Zu erledigende Aufgaben:
1. Worüber hatte Eva im letzten Blog geschrieben, auf den der Text über die Leugnung des Klimawandels verweist?
2. Zählen Sie alle Personen auf, die im Text über die Leugnung des Klimawandels mit Namen genannt werden.
3. Führen Sie den Text über die Leugnung des Klimawandels im Anschluss an seinen letzten Satz weiter.

Textauszug:

────────────────────────────────────────

Alberto Acosta über die Methoden großer Multis, den Kampf gegen den Klimawandel zu behindern

  • Lesedauer: 5 Min.

Im letzten Blog schrieb Eva über die AfD und deren Leugnung des Klimawandels. Um unbequeme Wahrheiten zu unterdrücken, weigern sich hier und da die unterschiedlichsten Gruppen, mal mehr und mal weniger gut organisiert, Beweise zu akzeptieren, die ihnen nicht in den Kram passen. Ob es sich dabei um eine empirisch belegbare Wirklichkeit handelt, ist diesen Leuten völlig egal. Doch haben wir es nur selten mit irrationalen Reaktionen zu tun. In den meisten Fällen verbergen sich dahinter knallharte Interessen.

In den Vereinigten Staaten leugnen »Kreationisten« Charles Darwin und Evolution. Dahinter stehen christliche Fundamentalisten. Andere Verweigerer der Wahrheit leugnen den Holocaust. Dahinter stehen faschistische Gruppen. Das historische Geschehen in Europa mit dem systematischen Morden Nazi-Deutschlands an Juden sowie Sinti und Roma habe nicht stattgefunden und sei stattdessen ein Mythos, eine Erfindung, ein Betrug durch die Propaganda des Zweiten Weltkrieges.

Und dann gibt es Leugner bei Themen, die für diese einfach nur störend sind. Gruppen, die sich zur Verteidigung ihrer Stellung, besser gesagt zur Verteidigung ihrer Privilegien – also gerade nicht aus Unwissenheit – gegen den wissenschaftlichen Konsens stellen, demzufolge die globale Erderwärmung real und durch menschliches Handeln verursacht ist. Sie lehnen die Ursache der schwerwiegenden Folgen ab, die die kapitalistische Zivilisation der Weltgesellschaft auferlegt. Wir haben es hier - Eva hat darüber geschrieben - mit Personen wie Donald Trump zu tun. Und mit Parteien wie der AfD. Auch florieren derartige Vorstellungen in den Führungsetagen nicht weniger Unternehmen, die mit ihren Investitionen schwerwiegende Umweltschäden verursachen und die sich jetzt Sorgen um die Zukunft ihrer Geschäfte machen.

────────────────────────────────────────

Datenzeilen:
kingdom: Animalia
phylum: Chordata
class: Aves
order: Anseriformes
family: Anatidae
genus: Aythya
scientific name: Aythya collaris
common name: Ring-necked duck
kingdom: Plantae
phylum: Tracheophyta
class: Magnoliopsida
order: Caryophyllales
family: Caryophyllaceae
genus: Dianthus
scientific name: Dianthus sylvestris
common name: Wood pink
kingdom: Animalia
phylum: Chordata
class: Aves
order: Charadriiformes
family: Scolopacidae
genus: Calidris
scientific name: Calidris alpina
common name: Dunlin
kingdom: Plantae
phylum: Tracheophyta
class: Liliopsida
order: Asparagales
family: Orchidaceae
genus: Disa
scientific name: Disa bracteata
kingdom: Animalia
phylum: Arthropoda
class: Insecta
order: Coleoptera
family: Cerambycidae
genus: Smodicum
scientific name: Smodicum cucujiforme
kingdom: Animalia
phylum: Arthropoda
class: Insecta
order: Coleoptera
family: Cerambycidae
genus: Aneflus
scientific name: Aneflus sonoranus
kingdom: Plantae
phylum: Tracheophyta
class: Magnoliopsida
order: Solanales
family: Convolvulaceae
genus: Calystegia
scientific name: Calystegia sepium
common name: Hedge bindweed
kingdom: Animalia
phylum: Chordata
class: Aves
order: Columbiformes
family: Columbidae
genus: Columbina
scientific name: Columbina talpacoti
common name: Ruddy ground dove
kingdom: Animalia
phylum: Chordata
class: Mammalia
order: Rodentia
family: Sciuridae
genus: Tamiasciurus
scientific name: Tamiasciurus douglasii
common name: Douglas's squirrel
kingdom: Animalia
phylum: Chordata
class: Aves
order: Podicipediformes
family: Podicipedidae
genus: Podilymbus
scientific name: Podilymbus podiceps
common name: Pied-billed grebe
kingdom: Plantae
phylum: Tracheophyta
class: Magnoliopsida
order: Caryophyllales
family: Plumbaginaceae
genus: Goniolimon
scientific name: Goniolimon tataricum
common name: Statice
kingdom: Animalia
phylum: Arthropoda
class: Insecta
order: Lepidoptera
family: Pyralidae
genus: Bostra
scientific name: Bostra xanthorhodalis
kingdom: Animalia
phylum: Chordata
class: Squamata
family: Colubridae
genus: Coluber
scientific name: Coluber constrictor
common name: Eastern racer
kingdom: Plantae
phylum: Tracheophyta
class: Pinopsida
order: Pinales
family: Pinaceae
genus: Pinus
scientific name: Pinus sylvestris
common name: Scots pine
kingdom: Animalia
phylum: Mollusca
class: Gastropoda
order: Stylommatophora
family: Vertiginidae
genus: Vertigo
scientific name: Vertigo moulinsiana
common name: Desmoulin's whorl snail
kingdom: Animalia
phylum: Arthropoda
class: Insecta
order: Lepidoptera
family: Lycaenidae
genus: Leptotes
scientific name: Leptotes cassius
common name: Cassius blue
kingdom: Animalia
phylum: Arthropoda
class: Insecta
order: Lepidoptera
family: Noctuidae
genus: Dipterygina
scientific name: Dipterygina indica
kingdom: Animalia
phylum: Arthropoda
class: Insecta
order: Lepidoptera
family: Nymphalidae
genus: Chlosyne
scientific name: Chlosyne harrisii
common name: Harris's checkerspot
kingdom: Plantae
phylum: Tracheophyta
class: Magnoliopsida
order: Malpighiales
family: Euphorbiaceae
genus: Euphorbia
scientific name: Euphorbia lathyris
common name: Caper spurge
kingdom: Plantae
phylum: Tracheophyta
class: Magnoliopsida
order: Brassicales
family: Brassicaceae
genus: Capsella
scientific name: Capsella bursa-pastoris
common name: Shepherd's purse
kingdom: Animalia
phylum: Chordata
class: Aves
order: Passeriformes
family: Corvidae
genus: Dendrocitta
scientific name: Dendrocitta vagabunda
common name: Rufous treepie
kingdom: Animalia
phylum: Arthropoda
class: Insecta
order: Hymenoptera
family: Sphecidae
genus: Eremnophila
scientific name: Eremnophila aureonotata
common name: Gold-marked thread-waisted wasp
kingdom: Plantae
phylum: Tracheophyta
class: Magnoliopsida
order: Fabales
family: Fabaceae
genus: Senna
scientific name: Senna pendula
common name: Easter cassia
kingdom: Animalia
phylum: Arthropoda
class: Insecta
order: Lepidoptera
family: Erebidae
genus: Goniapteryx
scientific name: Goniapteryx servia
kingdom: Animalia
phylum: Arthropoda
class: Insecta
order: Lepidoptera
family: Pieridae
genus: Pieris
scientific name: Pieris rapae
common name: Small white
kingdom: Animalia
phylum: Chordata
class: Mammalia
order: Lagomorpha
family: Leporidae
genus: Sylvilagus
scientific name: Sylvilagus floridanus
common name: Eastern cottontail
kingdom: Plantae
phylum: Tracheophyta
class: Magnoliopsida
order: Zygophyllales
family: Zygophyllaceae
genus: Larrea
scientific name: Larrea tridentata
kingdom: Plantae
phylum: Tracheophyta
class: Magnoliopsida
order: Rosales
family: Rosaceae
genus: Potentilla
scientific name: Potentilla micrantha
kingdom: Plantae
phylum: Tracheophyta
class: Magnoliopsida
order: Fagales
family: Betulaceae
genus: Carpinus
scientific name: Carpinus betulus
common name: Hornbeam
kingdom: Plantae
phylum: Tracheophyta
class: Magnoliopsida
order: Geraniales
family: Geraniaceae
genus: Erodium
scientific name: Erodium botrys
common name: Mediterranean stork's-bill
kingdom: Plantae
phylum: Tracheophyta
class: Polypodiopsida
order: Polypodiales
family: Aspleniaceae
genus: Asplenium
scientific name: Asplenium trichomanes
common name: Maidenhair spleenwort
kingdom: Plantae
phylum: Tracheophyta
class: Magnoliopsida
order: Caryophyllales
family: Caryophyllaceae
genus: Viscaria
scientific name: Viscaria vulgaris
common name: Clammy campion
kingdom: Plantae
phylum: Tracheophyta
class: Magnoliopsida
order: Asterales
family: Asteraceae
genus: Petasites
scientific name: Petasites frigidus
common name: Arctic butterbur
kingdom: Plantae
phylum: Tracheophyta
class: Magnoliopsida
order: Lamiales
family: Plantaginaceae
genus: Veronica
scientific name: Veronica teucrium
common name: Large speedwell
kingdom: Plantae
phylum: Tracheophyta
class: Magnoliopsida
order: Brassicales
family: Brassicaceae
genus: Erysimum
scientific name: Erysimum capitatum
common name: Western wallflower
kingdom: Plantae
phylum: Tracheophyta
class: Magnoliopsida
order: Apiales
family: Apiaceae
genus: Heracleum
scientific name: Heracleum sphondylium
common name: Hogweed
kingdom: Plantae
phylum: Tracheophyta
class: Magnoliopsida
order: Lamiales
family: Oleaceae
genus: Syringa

────────────────────────────────────────

Lösungen je Aufgabe:
1. Über die AfD und deren Leugnung des Klimawandels.

2. Alberto Acosta, Eva, Charles Darwin, Donald Trump

3.
Besorgniserregend ist an der Verweigerung, die nicht mehr übersehbaren Folgen des Klimawandels wahrnehmen zu wollen, dass so das angemessene Ergreifen konkreter Gegenmaßnahmen verhindert wird. Und wenn sie ergriffen werden, dann oft nur als Stückwerk oder ohne die erforderliche Kontinuität.

In der Welt der großen Bergbau- und Erdölfirmen ist diese Position eine Konstante. In ihrer Arroganz haben diese Unternehmen nicht einmal Hemmungen von »nachhaltigem« Bergbau zu sprechen, obwohl wir alle wissen, dass es so etwas überhaupt nicht geben kann. Die Warnungen von Wissenschaftlern und Umweltaktivisten spielen bei ihren Entscheidungen überhaupt keine Rolle. Anscheinend hören sie aber auch nicht auf Organisationen, die ihnen augenscheinlich nahestehen. Wie zum Beispiel die Internationale Energieagentur (IEA), die nun wirklich nicht im Verdacht steht, ein Öko zu sein.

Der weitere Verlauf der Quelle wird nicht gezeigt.